Ainsi, un salarié qui en 2011 gagnait bien sa vie ne pourrait prétendre qu'à une faible APL aujourd'hui, voire pas du tout et cela, même s'il en a besoin de toute urgence : car sa situation l'exige maintenant et non pas dans deux ans !

Ce mode de calcul, aujourd'hui plus que jamais, s'avère aberrant et injuste au regard des besoins des Français, en cette période de crise intense.

Ce mode de calcul ne devrait-il pas être remplacé par un calcul des aides en fonction des besoins en temps réel ?

Il lui demande donc de bien vouloir lui préciser les mesures que le Gouvernement entend prendre pour harmoniser les aides au logement en fonction des besoins actuels des demandeurs et non plus en fonction de leurs revenus recensés deux ans auparavant.

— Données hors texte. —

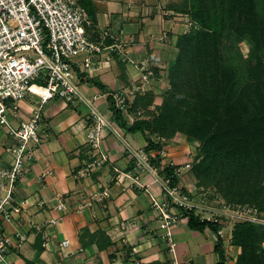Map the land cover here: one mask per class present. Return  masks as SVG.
<instances>
[{
  "label": "crops",
  "instance_id": "crops-1",
  "mask_svg": "<svg viewBox=\"0 0 264 264\" xmlns=\"http://www.w3.org/2000/svg\"><path fill=\"white\" fill-rule=\"evenodd\" d=\"M92 1L94 20L89 16L91 25L86 31L93 41L102 43L103 50L91 55L93 68L77 70L79 91L94 100L99 112L110 115V94L131 90L141 83L142 71L150 69L154 78L148 91L154 98L148 109L153 110L169 86L167 70L177 54V37L191 29L192 21L178 9L180 0ZM114 44L123 45V53L108 48ZM37 105L33 95L20 100L11 124L28 120ZM88 124L89 110L83 104L58 98L43 104L42 141L13 192L14 201L22 203V212L11 221L0 219L1 229L16 235L8 257L13 264H236L240 248L229 239L232 222H224L225 236H219L209 228L190 229L183 215L172 228L175 247L173 253L169 251L150 195L122 174L134 165L126 147H146L143 132H127L112 120L101 148L108 161L87 176H78L76 172L97 152L87 143ZM10 141L7 129L0 125V145ZM160 149L165 152L161 162L177 166L196 153L193 140L181 133L162 141ZM9 158L0 148V165H8ZM142 179L160 195L151 174L144 172ZM190 181H194L191 171H184L180 184ZM104 190L109 195L100 201L97 195ZM60 202L64 205L58 209ZM218 243L222 262L215 249Z\"/></svg>",
  "mask_w": 264,
  "mask_h": 264
},
{
  "label": "trees",
  "instance_id": "trees-1",
  "mask_svg": "<svg viewBox=\"0 0 264 264\" xmlns=\"http://www.w3.org/2000/svg\"><path fill=\"white\" fill-rule=\"evenodd\" d=\"M79 3L93 21V1ZM177 5L193 26L177 37L161 104L148 109L152 93L138 91L129 108L134 121L128 125L109 96L112 119L127 132H143L146 150L160 149L176 133L192 139L196 184L228 204L264 212V0H180ZM176 166L162 171L172 184L178 181ZM184 214L192 230L217 233L221 228L193 211ZM231 236L240 248L236 264H264V226L238 221ZM215 249L222 262L221 243Z\"/></svg>",
  "mask_w": 264,
  "mask_h": 264
},
{
  "label": "built area",
  "instance_id": "built-area-1",
  "mask_svg": "<svg viewBox=\"0 0 264 264\" xmlns=\"http://www.w3.org/2000/svg\"><path fill=\"white\" fill-rule=\"evenodd\" d=\"M89 25L91 19L79 0H0V124L7 127L11 140L7 145H0L1 150L10 156L8 165H0V191L3 193L0 196L1 220L11 221L22 212V203L14 201L13 192L25 165L34 160L42 141L41 109L48 100L58 98L74 105L83 104L89 110L87 143L97 152L93 160L76 174L85 177L108 161L101 148L104 136L112 128V112L110 115L99 112L94 100L79 91L77 82L76 69L87 72L93 68L91 55L103 50L102 43L93 41L87 34L86 27ZM108 48L119 53L124 50L121 44ZM82 56L85 59L77 60ZM153 78L154 72L144 69L140 84H134L131 90L110 94L115 108L122 113L128 125L134 121L133 114L129 112L134 93L147 91ZM28 95L37 98V109L28 120L14 126L10 119L18 113V102ZM126 151L134 165L122 174L150 195L163 230L162 237L166 239L170 252L173 253L175 247L172 228L181 222L185 212L193 211L200 220L220 224L219 236H225L224 222L247 221L264 226V212L257 207L228 204L218 194L198 186L195 181L180 184L184 171H191L195 154L189 162L175 167L178 181L172 184L162 171L164 166L175 164L172 161L167 164L161 162V157L165 156L162 149L131 150L126 147ZM144 172L152 175V183L158 185L159 196L142 179ZM108 195V191L104 190L97 195V199L101 201ZM63 205L58 203V209ZM17 237L22 240L20 235L17 234ZM229 239L232 240L231 235ZM16 241V235L13 237L0 227V264H13L8 257Z\"/></svg>",
  "mask_w": 264,
  "mask_h": 264
},
{
  "label": "rangeland",
  "instance_id": "rangeland-1",
  "mask_svg": "<svg viewBox=\"0 0 264 264\" xmlns=\"http://www.w3.org/2000/svg\"><path fill=\"white\" fill-rule=\"evenodd\" d=\"M183 1V0H182ZM240 49H241V51H242V53L245 55L246 53H247V46L244 44V43H242V44H240ZM1 125V124H0ZM16 126V125H15ZM6 129H7V127L6 126H4ZM0 193H1V195L3 194L1 191H0Z\"/></svg>",
  "mask_w": 264,
  "mask_h": 264
}]
</instances>
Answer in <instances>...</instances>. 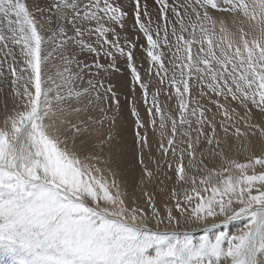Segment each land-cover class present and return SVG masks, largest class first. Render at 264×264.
I'll use <instances>...</instances> for the list:
<instances>
[{
	"label": "snow or ice",
	"instance_id": "1",
	"mask_svg": "<svg viewBox=\"0 0 264 264\" xmlns=\"http://www.w3.org/2000/svg\"><path fill=\"white\" fill-rule=\"evenodd\" d=\"M153 2L133 0L129 29L122 0H0V251L15 264H264V0ZM121 58L140 91L138 183L109 155Z\"/></svg>",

Réponse du Ministère de l'égalité des territoires et du logement

publiée dans le JO Sénat du 12/09/2013 - page 2645

Les aides au logement sont calculées, depuis le 1er janvier 2009, sur la base des revenus pris en compte au titre de l'impôt sur le revenu et perçus au cours de l'année civile (N-2). Les organismes payeurs utilisant les données recueillies par les services fiscaux au titre de l'impôt sur le revenu des ménages pour calculer les aides au logement, les ménages bénéficiaires se trouvent désormais exemptés de l'obligation de procéder à une déclaration spécifique de leurs ressources auprès des caisses chargées du versement des aides. Ce dispositif permet en outre une certaine stabilité des droits en cours d'année. Il en résulte un décalage temporel entre les revenus pris en compte pour le calcul des aides au logement et ceux perçus au moment où cette aide est versée. Ce décalage bénéficie à l'allocataire lorsque ses revenus augmentent mais peut en effet lui être défavorable en cas de diminution brutale de ses ressources s'il n'est pas suffisamment compensé par des mesures spécifiques. Cette difficulté est réelle. Néanmoins, un dispositif qui consisterait à retenir instantanément tout changement de revenus pour adapter l'aide en cours d'année entraînerait un alourdissement considérable de la gestion du dispositif pour les organismes payeurs, ainsi qu'une complexification du système pour l'allocataire qui se verrait imposer une déclaration permanente de ressources. En outre, il produirait des approximations génératrices d'indus du fait de l'impossibilité matérielle de s'adapter instantanément à toute modification des revenus. C'est pourquoi des adaptations sont d'ores et déjà prévues, ciblées sur les cas de baisse importante de revenus au cours de l'année. Ainsi, il est prévu un abattement de 30 % sur les revenus professionnels que l'allocataire a perçus pendant l'année de référence en cas de chômage indemnisé ou en cas de longue maladie entraînant un arrêt de travail de plus de 6 mois. Les ressources de l'allocataire sont totalement neutralisées en cas de chômage non indemnisé. Les changements de situation du conjoint ou du concubin de l'allocataire sont également pris en compte. Dans tous ces cas, l'aide est majorée jusqu'à ce que le bénéficiaire voie sa situation s'améliorer.